Protestation éthique d’une part, diffusion d’un message politique de l’autre : voilà deux raisons qui suffiraient à justifier que même si Charlie Hebdo, en publiant une caricature de Mahomet le 14 janvier, a été islamophobe (et compte tenu de ce que j’ai dit dans la première section de cet article, il serait absurde de le nier), il a cependant eu raison de l’être. Il ne pouvait pas faire autrement sans s’écraser, sans être lâche, sans envoyer un message de faiblesse aux barbares. Choix terrible ; mais si vraiment, comme je le pense, les dessinateur/trice du journal n’avaient le choix qu’entre la lâcheté, l’humiliation et la soumission d’une part, l’islamophobie d’autre part ; si c’est bien en ces termes que se posait l’alternative ; alors je comprends et j’approuve qu’ils/elles aient choisi la seconde option. Reste une troisième raison, peut-être plus puissante encore : en publiant un tel dessin dans de telles circonstances, Charlie Hebdo resémantise toutes les caricatures de Mahomet à venir. L’histoire a chargé de sédiments sémantiques toute caricature de Mahomet, comme elle a chargé de sédiments sémantiques le mot antisionisme. Mais cette chose et ce mot peuvent fort bien être lavé-e-s des dépôts de l’histoire : il suffit pour cela de les utiliser. De les utiliser dans des contextes où les interprétations offensantes soient très improbables, où leur usage se justifie immédiatement et évidemment par des raisons contingentes. Il n’y a pas de meilleur moment, pour se dire antisioniste, que quand Israël bombarde Gaza, car le mot alors commence à cesser d’être suspect : il trouve une justification suffisante dans les horreurs de la situation. Il n’y a pas de meilleure raison, pour publier une caricature de Mahomet, qu’un attentat barbare commis en son nom. Les caricatures de Mahomet ne perdent pas automatiquement toutes leurs connotations antérieures, mais celles-ci commencent à s’estomper sous de nouvelles : ces caricatures deviennent un symbole de liberté, d’insolence, de droit à l’humour… d’irresponsabilité. On n’efface pas le passé à volonté, on ne peut pas annuler d’un claquement de doigts les connotations antérieures des caricatures de Mahomet, mais en les contrebalançant par d’autres on peut sans doute parvenir à un équilibre sémantique instable qui soit la meilleure approximation possible de ce monde neuf que nous devons considérer avec nostalgie.

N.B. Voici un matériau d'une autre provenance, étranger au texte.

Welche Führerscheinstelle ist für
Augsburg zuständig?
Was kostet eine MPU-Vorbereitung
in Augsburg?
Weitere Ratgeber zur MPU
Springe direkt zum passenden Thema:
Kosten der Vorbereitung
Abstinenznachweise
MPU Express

[1] Un autre argument avancé contre Charlie Hebdo était que ce genre de caricatures pouvait mettre en danger physique les Français-es expatrié-e-s dans certains pays musulmans. Cet argument ne vaut pas grand-chose à mes yeux. Si ces gens sont français, ils ont le droit de résider sur le territoire français, et d’y trouver la protection de la police française. S’ils choisissent de se rendre dans des endroits où la France n’exerce pas de juridiction et ne peut pas les protéger, c’est leur problème – ils n’ont en tout cas pas voix au chapitre quand il s’agit d’intervenir sur la politique intérieure française.

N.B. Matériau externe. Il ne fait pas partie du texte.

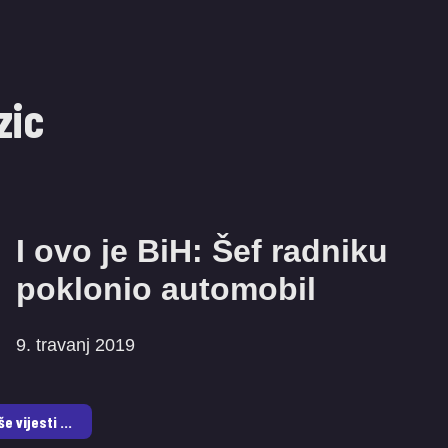
zic
I ovo je BiH: Šef radniku
poklonio automobil
9. travanj 2019
še vijesti ...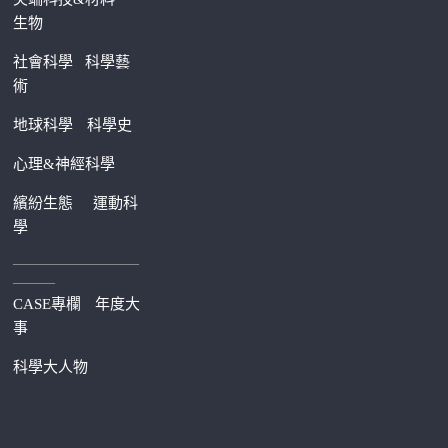
生物
社會科學
科學藝
術
地球科學
科學史
心理&神經科學
繽紛生態
運動科
學
—————————
———
CASE專欄
年度大
事
科學大人物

[2] Les plus fidèles, et les plus anciens, de mes lecteurs se souviennent peut-être que j’ai déjà écrit un article pour ébranler l’idée d’une frontière claire, objective, définitionnelle, analytique, entre antisionisme et antisémitisme. L’inexistence d’une telle frontière renforce la suspicion qui peut planer sur les usages du mot antisionisme (autrement dit, je pense que mes conclusions d’alors vont dans le sens de ma théorie d’aujourd’hui).
[3] Je ne dis pas « les terroristes ». Je ne sais pas au juste ce qui permet d’affirmer que les frères Kouachi sont des terroristes. Ils n’ont pas tiré dans le tas, ils n’ont pas fait explosé une bombe dans un lieu public, ils n’ont pas dirigé un avion sur une tour : ils ont tué des gens contre lesquels ils avaient des griefs précis (et quelques victimes collatérales, dont la mort était nécessaire à l’exécution du projet). Leur objectif explicite était de venger le prophète, pas d’intimider ou de terroriser la population. Je suis d’autant plus scrupuleux sur le terme que la requalification de ce meurtre en acte de terrorisme permet, depuis le 12 janvier, des condamnations d’une incroyable sévérité contre des personnes accusées d’ « apologie d’acte de terrorisme » pour avoir dit, par exemple, « Je suis Kouachi », « Les frères Kouachi ont eu raison », etc.